#### WORK ORDER
Only one thing is required: the number of lines in the entries below that contain "left".

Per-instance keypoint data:
= Beginning of Section =
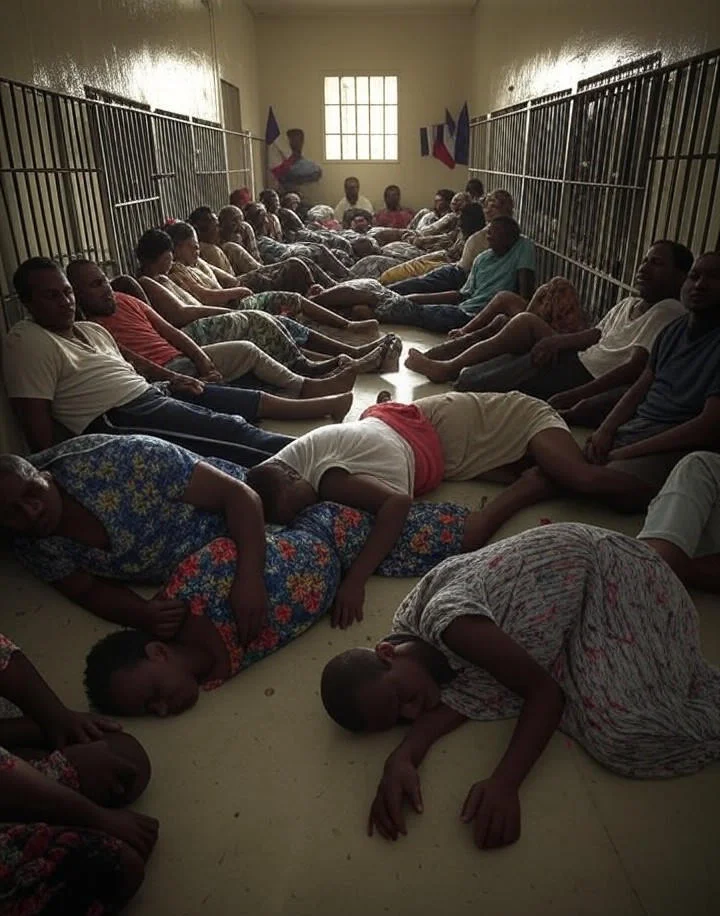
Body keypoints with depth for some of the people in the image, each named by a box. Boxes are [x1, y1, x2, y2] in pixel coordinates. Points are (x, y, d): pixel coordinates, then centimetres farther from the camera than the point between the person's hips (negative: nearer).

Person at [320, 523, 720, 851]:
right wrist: (404, 756, -28)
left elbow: (545, 690, -25)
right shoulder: (407, 624, -6)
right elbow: (469, 694, -13)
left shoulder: (443, 618, -32)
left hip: (608, 572, -7)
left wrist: (505, 783, -33)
= End of Section =
#### SOLUTION FOR THIS TASK
4